12. The method of claim 11, wherein receiving the subject data comprises:
training a large language model with a first language training set, wherein the first language training set comprises exemplary subject data correlated to exemplary user prompts; and
generating a user prompt using the trained large language model, wherein the user prompt is configured to request for additional subject data.
13. The method of claim 12, wherein the large language model is further trained with a second language training set, wherein the second language training set comprises interactions of users of different language skills and education levels.
14. The method of claim 11, wherein receiving the subject data comprises converting the subject data in an audio format into a textual format.
15. The method of claim 11, wherein generating the peptide stack datum comprises:
identifying a target datum from the peptide request datum using a language processing module; and
determining the at least two peptides for the peptide stack datum as a function of the target datum.
16. The method of claim 15, further comprising:
categorizing, using the at least a processor, the subject data and the peptide stack datum as a function of the target datum; and
generating, using the at least a processor, a categorized database as a function of the categorized subject data and the peptide stack datum, wherein the categorized database is accessible by an approved third party.
17. The method of claim 11, wherein generating the peptide stack datum comprises:
generating a simulation model; and
simulating the peptide stack datum using the simulation model to evaluate an effect of the at least two peptides of the peptide stack datum.
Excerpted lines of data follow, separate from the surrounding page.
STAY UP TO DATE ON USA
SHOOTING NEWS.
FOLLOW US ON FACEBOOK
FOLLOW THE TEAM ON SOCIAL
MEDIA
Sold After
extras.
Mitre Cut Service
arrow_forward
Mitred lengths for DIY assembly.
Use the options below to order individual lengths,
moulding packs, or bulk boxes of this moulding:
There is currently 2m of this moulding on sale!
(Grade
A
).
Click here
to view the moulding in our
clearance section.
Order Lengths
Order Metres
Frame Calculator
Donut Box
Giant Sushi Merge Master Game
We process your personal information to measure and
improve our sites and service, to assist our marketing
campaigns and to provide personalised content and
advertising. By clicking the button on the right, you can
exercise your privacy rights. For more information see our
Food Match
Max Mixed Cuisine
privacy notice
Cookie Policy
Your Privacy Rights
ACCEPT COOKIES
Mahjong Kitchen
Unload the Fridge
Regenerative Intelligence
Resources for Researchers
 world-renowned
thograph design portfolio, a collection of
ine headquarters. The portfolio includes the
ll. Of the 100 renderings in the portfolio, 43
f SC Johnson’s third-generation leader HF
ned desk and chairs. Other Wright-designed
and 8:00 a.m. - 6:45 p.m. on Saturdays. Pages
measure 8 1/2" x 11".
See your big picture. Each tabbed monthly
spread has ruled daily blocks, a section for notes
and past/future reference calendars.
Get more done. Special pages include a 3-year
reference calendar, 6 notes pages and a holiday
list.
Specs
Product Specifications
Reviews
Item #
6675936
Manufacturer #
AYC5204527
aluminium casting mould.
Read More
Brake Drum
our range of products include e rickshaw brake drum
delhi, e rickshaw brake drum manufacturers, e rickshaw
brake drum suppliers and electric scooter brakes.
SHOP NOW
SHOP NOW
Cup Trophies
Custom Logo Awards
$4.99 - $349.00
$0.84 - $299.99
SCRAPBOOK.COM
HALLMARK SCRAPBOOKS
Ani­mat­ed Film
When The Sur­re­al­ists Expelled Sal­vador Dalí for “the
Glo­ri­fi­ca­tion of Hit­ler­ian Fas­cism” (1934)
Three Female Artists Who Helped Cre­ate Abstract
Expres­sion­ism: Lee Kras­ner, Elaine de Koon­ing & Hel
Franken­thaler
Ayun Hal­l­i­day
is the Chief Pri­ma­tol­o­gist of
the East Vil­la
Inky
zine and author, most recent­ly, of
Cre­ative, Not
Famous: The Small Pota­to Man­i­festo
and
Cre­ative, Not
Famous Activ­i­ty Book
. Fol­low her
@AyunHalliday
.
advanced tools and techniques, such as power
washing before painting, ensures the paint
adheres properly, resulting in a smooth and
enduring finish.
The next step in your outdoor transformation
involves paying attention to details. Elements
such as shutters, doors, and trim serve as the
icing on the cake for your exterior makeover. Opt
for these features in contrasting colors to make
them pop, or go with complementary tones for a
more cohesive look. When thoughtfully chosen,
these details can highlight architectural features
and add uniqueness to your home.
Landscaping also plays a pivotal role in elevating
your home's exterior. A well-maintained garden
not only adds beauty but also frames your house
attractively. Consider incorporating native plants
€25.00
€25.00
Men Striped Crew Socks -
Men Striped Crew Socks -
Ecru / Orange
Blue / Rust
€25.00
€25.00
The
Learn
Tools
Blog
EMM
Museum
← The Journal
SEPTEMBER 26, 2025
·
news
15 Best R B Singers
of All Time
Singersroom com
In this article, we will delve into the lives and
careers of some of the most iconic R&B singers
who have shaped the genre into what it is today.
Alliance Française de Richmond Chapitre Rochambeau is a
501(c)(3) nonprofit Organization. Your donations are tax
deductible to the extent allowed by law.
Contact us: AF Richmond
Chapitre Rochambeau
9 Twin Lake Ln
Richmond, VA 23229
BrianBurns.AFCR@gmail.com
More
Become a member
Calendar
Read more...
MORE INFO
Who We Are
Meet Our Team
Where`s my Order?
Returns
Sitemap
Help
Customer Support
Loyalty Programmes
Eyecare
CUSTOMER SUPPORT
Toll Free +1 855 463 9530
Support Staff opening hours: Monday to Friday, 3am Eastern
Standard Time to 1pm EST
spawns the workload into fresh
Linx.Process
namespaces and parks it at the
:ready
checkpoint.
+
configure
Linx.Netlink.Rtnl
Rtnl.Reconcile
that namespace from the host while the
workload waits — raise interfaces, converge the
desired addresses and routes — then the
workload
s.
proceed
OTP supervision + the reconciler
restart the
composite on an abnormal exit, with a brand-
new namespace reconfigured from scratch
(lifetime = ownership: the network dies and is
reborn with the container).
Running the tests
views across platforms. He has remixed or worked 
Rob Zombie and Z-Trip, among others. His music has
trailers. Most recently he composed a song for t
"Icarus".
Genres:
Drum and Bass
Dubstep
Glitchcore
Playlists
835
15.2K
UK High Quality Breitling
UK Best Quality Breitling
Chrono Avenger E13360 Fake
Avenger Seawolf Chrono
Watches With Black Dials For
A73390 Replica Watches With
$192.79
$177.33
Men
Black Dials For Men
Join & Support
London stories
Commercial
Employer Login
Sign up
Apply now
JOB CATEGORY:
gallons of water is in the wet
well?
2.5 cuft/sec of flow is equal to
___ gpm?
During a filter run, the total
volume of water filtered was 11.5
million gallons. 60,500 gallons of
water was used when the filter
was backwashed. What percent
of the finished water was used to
18. The method of claim 17, wherein generating the peptide stack datum comprises:
updating the stack training data as a function of the simulation;
retraining the stack machine-learning model using the updated stack training data; and
generating the peptide stack datum using the retrained stack machine-learning model.
19. The method of claim 17, wherein generating the peptide stack datum comprises:
determining a ratio datum of the at least two peptides of the peptide stack datum as a function of the simulation.
20. The method of claim 11, wherein generating the peptide stack datum comprises:
identifying, using the at least a processor, an outlier datum as a function of the subject data;
generating, using the at least a processor, the peptide stack datum as a function of the outlier datum; and
generating, using the at least a processor, an outlier control datum as a function of the outlier datum.